▶ _DESCRIPTION OF THE TASK_
Repeat the whole listing below with nothing added or dropped.
____________________
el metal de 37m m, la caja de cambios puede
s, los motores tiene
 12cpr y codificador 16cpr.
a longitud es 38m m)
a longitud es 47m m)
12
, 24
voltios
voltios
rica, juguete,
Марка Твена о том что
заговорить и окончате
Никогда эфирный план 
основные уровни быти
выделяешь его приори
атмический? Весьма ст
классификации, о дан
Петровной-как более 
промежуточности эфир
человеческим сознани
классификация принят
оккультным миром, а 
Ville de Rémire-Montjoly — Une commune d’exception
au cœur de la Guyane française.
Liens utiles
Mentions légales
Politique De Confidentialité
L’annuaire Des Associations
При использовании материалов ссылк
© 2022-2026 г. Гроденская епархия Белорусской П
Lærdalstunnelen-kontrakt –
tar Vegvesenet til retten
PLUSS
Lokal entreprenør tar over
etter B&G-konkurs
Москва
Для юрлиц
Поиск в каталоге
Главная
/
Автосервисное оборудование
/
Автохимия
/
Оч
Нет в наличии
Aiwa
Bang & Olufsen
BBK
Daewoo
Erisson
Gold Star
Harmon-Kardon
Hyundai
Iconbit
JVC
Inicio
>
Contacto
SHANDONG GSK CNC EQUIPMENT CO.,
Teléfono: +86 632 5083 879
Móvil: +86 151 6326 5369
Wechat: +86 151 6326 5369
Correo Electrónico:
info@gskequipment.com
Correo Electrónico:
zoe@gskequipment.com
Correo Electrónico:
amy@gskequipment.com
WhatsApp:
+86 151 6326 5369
____________________
▶ _RESPONSE TO THE EXERCISE_
el metal de 37m m, la caja de cambios puede
s, los motores tiene
 12cpr y codificador 16cpr.
a longitud es 38m m)
a longitud es 47m m)
12
, 24
voltios
voltios
rica, juguete,
Марка Твена о том что
заговорить и окончате
Никогда эфирный план 
основные уровни быти
выделяешь его приори
атмический? Весьма ст
классификации, о дан
Петровной-как более 
промежуточности эфир
человеческим сознани
классификация принят
оккультным миром, а 
Ville de Rémire-Montjoly — Une commune d’exception
au cœur de la Guyane française.
Liens utiles
Mentions légales
Politique De Confidentialité
L’annuaire Des Associations
При использовании материалов ссылк
© 2022-2026 г. Гроденская епархия Белорусской П
Lærdalstunnelen-kontrakt –
tar Vegvesenet til retten
PLUSS
Lokal entreprenør tar over
etter B&G-konkurs
Москва
Для юрлиц
Поиск в каталоге
Главная
/
Автосервисное оборудование
/
Автохимия
/
Оч
Нет в наличии
Aiwa
Bang & Olufsen
BBK
Daewoo
Erisson
Gold Star
Harmon-Kardon
Hyundai
Iconbit
JVC
Inicio
>
Contacto
SHANDONG GSK CNC EQUIPMENT CO.,
Teléfono: +86 632 5083 879
Móvil: +86 151 6326 5369
Wechat: +86 151 6326 5369
Correo Electrónico:
info@gskequipment.com
Correo Electrónico:
zoe@gskequipment.com
Correo Electrónico:
amy@gskequipment.com
WhatsApp:
+86 151 6326 5369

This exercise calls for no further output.